------ Extract to read

Dear Chief Justice Moore:

As a citizen of Alabama, I am rather disappointed in your press conference comments.  Not only did they portray the events on January 12th incorrectly, they expressed defamation of character of a private citizen.

The facts are Ambrosia Starling did not officiate a wedding on January 12th.  I did.  I am an ordained minister in the Unitarian Universalist faith and serve the Unitarian Universalist Congregation of Tuscaloosa. It is part of my religion to honor and bless the covenanted relations that we enter into and with couples that includes the rites of marriage. I do not do mock weddings. To have my faith honored with recognizing the marriages that I officiate is an example of the religious freedom that this country honors and values since the days of the founding of this nation’s constitution.  It is in the Bill of Rights that the government shall make no law regarding the establishment of religion or the practice thereof.

Yet, for far too long, this country has forbade my religion’s right to solemnize marriages of same gender weddings and have them recognized by the state.  You say this is not about religion, but it is, Justice Moore.  It is.  By denying equal marriage rights, you are declaring your faith doctrines to be supreme over all religious doctrines and practices and that is simply not the American way in regards to religious freedom. Religious freedom means being able to practice one’s religion without fear of government censure. Not being able to have couples’ marriages recognized by the state is a form of government censure of religion. For you to declare the wedding I officiated a mockery is a show of profound disrespect of the religion I serve as minister. A religion whose American roots date back to the founding of this nation.

The bills being passed under the guise of religious freedom are privileging a certain sect of Christianity.  It does not represent the whole of Christianity nor does it protect any other religions’ practice.  It is sanctioned discrimination against anyone whose faith does not align with this branch of Christianity. This is not religious freedom.  It is religious oppression.

------------

Exercise set =
[1] In the letter to Chief Justice Moore, start at the words "As a citizen" and end after "a private citizen.", and substitute "public" for "press conference".
[2] Summarize the letter to Chief Justice Moore in two sentences.
[3] Extend the letter to Chief Justice Moore from the point where it stops.

------ Provided data

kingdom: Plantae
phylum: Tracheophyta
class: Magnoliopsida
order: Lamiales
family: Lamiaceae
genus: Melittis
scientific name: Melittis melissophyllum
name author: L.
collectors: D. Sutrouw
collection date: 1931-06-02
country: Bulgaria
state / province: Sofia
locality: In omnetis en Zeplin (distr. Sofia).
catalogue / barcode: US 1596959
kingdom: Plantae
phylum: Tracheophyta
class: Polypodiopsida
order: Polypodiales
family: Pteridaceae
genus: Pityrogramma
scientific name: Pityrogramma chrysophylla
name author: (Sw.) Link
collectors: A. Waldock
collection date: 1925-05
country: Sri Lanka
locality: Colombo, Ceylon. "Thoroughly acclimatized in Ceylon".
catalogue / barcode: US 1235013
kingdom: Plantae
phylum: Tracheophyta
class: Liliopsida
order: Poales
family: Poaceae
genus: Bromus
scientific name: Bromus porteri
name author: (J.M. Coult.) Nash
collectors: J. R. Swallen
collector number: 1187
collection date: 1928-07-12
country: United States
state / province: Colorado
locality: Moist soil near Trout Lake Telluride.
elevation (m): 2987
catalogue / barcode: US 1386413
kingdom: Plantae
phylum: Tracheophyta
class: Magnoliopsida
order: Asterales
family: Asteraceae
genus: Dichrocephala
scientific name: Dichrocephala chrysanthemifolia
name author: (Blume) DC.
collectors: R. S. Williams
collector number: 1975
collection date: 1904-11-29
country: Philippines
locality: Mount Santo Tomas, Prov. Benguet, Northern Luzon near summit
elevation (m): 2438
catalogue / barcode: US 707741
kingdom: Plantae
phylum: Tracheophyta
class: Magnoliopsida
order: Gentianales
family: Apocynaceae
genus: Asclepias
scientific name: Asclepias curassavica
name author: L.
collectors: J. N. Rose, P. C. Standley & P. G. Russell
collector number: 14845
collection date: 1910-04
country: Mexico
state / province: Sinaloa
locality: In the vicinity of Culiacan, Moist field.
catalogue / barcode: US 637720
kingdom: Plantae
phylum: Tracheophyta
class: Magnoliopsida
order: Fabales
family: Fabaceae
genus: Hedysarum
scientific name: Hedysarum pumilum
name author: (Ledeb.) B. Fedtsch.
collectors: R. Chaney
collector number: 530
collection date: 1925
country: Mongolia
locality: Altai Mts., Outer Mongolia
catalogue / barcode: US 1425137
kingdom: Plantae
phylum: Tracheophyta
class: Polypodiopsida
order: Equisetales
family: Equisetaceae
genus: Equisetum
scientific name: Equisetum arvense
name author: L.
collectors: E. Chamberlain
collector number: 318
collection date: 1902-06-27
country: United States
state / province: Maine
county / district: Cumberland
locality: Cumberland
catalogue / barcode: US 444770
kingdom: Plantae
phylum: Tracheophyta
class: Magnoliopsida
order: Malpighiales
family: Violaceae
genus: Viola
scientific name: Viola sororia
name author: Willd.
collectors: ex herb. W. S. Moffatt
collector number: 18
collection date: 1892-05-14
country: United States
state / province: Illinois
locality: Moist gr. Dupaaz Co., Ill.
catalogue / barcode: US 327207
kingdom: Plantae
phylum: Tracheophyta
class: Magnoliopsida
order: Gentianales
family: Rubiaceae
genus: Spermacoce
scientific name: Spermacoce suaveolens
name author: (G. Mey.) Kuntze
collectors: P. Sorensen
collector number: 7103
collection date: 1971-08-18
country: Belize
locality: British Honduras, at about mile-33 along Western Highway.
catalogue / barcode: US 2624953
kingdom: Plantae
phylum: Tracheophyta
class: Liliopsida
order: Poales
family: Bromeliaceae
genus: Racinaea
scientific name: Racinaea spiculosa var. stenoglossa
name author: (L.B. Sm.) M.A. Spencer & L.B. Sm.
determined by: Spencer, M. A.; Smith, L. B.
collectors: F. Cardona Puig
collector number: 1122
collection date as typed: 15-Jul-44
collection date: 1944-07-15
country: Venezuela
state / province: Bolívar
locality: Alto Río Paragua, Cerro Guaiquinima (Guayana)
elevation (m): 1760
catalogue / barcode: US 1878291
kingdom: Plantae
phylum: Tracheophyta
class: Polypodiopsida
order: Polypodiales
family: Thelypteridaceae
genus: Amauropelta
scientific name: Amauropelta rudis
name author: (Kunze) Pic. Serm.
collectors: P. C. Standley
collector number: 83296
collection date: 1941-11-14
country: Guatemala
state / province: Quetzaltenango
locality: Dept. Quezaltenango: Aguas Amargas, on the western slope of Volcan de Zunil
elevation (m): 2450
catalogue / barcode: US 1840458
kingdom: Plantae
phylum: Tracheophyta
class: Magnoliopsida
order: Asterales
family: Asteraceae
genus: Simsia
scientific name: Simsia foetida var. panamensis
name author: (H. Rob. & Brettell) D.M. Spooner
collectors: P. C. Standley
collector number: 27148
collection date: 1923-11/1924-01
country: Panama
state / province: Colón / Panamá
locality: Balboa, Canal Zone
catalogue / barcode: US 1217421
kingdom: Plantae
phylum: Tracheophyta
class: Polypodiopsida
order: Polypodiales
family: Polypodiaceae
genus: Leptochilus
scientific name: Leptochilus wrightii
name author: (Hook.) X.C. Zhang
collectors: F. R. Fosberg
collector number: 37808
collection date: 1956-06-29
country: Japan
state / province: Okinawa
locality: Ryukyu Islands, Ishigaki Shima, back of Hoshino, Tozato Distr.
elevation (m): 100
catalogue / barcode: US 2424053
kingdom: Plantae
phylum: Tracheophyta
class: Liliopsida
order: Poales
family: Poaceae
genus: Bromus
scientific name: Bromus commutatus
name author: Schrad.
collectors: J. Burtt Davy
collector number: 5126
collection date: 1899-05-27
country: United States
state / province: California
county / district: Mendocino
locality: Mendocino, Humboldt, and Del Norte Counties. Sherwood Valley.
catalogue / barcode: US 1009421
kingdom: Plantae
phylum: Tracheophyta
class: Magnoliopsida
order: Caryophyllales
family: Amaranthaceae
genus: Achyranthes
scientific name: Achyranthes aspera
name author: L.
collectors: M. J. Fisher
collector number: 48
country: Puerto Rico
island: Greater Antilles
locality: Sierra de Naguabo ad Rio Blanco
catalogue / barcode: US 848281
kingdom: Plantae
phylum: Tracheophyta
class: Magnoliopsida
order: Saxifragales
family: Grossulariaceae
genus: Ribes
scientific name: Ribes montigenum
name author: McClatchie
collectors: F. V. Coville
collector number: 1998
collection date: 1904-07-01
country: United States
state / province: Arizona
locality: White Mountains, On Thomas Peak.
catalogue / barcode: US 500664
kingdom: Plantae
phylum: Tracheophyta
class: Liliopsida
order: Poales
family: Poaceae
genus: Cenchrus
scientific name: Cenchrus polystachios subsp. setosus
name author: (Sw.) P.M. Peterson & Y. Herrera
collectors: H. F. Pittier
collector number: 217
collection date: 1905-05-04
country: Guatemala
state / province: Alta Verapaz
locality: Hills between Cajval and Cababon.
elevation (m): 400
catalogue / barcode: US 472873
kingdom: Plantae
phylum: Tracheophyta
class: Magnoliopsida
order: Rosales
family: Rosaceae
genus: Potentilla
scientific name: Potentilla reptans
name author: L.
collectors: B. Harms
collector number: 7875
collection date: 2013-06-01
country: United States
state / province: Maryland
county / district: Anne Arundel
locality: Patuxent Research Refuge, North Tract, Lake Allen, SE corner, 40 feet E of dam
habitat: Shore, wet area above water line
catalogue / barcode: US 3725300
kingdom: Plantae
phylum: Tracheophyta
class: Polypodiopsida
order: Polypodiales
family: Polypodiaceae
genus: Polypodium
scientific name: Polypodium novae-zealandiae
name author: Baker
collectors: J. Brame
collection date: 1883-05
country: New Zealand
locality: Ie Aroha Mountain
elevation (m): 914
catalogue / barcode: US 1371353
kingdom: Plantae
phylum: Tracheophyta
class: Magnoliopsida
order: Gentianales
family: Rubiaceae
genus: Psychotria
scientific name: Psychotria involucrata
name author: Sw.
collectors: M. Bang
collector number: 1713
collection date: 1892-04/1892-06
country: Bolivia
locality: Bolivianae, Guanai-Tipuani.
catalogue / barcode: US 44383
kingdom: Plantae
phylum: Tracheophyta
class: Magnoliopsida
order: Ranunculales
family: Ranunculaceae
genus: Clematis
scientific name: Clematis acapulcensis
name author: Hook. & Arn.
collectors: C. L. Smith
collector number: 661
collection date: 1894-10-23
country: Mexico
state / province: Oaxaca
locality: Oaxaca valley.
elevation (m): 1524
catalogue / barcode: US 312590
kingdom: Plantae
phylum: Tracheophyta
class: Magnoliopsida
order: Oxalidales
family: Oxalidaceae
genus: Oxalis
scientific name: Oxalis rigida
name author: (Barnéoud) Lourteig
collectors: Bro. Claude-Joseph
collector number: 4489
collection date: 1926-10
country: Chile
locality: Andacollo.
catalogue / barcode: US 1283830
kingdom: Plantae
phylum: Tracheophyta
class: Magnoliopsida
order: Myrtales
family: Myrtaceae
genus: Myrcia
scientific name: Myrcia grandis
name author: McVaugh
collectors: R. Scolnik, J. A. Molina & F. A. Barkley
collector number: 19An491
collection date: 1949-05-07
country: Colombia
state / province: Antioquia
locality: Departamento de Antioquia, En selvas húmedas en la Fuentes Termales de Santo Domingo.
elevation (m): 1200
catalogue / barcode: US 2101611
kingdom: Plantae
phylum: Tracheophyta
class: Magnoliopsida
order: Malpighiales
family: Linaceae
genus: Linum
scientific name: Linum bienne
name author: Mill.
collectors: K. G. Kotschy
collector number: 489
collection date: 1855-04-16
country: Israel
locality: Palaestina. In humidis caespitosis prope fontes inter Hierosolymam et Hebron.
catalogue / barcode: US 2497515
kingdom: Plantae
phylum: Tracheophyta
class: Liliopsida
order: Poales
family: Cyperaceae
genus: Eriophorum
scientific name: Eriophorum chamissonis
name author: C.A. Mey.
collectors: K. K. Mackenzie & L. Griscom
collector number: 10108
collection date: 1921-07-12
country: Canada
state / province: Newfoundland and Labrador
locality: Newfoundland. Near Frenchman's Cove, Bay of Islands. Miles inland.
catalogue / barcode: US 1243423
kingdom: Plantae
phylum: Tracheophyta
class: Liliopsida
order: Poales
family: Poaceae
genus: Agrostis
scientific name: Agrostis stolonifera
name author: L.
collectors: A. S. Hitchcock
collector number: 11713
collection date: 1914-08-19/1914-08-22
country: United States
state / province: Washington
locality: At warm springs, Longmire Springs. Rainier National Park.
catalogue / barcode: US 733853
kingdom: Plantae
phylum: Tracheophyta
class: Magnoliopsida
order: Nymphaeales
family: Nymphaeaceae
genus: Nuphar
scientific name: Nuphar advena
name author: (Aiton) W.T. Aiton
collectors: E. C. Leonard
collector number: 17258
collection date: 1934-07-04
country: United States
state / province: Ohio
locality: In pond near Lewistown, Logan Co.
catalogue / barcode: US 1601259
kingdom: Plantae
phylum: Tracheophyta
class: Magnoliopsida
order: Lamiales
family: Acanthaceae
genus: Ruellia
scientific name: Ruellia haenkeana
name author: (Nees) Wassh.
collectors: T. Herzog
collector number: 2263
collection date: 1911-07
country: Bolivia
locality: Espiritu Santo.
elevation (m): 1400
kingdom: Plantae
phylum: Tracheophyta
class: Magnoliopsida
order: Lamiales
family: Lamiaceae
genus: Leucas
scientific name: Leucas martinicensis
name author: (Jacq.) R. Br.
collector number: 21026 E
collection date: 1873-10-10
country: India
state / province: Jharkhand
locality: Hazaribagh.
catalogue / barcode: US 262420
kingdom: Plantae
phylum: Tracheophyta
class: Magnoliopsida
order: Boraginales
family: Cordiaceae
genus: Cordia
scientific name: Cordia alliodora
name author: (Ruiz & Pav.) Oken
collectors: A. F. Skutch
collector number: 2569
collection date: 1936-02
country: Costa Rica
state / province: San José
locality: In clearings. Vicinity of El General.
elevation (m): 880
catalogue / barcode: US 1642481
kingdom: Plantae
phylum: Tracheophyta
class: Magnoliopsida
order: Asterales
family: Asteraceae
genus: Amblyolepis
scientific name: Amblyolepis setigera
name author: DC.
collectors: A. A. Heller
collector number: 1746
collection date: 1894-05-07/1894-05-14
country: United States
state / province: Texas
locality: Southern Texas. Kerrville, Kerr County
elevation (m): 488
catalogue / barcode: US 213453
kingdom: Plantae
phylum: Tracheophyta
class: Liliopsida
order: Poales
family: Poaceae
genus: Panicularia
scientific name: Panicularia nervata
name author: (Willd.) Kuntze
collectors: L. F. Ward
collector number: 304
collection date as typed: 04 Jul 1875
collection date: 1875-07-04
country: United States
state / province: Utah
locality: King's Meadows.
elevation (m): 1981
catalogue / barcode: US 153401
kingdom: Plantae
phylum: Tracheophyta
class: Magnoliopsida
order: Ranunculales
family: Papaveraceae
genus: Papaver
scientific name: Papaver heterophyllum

------------

Your responses =
[1]
As a citizen of Alabama, I am rather disappointed in your public comments.  Not only did they portray the events on January 12th incorrectly, they expressed defamation of character of a private citizen.

[2] The writer, an ordained Unitarian Universalist minister who serves the congregation in Tuscaloosa, tells Chief Justice Moore that his comments misstated the events of January 12th, because the writer, not Ambrosia Starling, officiated the wedding, and that calling it a mockery shows profound disrespect for the writer's religion. The letter argues that refusing state recognition of same-gender marriages is government censure of religion, and that bills passed under the guise of religious freedom privilege one sect of Christianity and amount to religious oppression.

[3]
I am authorized by my church and faith tradition to officiate marriages of same gender couples. The marriage I officiated on January 12, 2016, included the signing of the marriage license issued by a probate judge in Alabama. That certificate was filed according to Alabama statutes and a marriage certificate was issued the couple recognizing them as a married couple. If this marriage was illegal and in defiance of your order as you claim, then I would have expected the probate judge to not have issued the license. Further, I would expect that if this was illegal that you would file charges against probate judges who did not follow your order, making every probate judge who has issued licenses accountable to your ruling.  But you have done no such filing and therefore, you have not enforced the law as you claim exists. Why? Because you know you have no authority to overrule the US Supreme Court ruling that lifted the ban on same sex marriages.

But that is not what you stated at the press conference.  Instead you claimed the complaints were an attack on your character. You claimed you were a victim of the media misrepresenting your orders.  Then you made defamatory statements insinuating the mental instability of a private citizen. You are not a licensed Mental Health professional, therefore you have no authority to diagnose or even publicly speculate on the mental health of another person.

As a judge in the attempts to answer complaints on your defiance of a US Supreme Court Ruling, you have once again violated your own profession’s ethics by making these inflammatory statements against a private citizen. It was an attempt to discredit Ambrosia Starling’s and other’s complaints against your ethical conduct.  It was an attempt to inflict injury on Ambrosia Starling’s reputation. I see you.  I see what you are trying to do and it is offensive, not only personally offensive, but offensive to the citizens of this state.

You defended your orders based on the Alabama Supreme Court ruling which by your own quoting the US Constitution at the press conference revealed that it was over ruled by the US Supreme Court. Your own words convict you. Yet, you insist you are in the right. You have shown repeated disregard for the US Supreme Court which ruled that the bans against same sex marriage are unconstitutional.  Your own colleagues of the Alabama Supreme Court do not side with you in this matter. In fact, your colleagues of the Alabama Supreme Court dismissed on March 4 of this year, a challenge to same sex marriages made by some probate judges and a conservative policy group. The Alabama Supreme Court is adhering to the US Supreme Court ruling.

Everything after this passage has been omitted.